## Your objective
Using the listing below, set down exactly the lines starting at the line that contains "right elbow: (219, 395)" and ending at the line that contains "right knee: (110, 373)", both included, and no others.
┌─ Task inputs
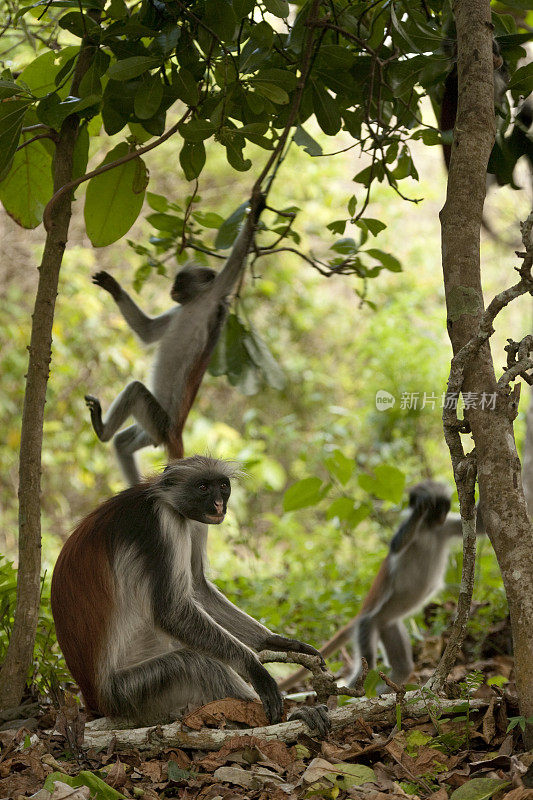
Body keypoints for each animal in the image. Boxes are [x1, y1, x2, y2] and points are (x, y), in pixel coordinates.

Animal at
└─
┌─ Task inputs
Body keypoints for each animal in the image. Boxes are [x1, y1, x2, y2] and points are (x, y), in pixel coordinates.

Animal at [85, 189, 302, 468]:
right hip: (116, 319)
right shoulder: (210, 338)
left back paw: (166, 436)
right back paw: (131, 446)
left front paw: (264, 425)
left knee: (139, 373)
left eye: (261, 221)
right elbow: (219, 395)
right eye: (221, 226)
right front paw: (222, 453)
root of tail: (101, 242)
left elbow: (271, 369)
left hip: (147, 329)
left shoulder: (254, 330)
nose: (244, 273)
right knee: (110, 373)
└─
## Reply to the task
right elbow: (219, 395)
right eye: (221, 226)
right front paw: (222, 453)
root of tail: (101, 242)
left elbow: (271, 369)
left hip: (147, 329)
left shoulder: (254, 330)
nose: (244, 273)
right knee: (110, 373)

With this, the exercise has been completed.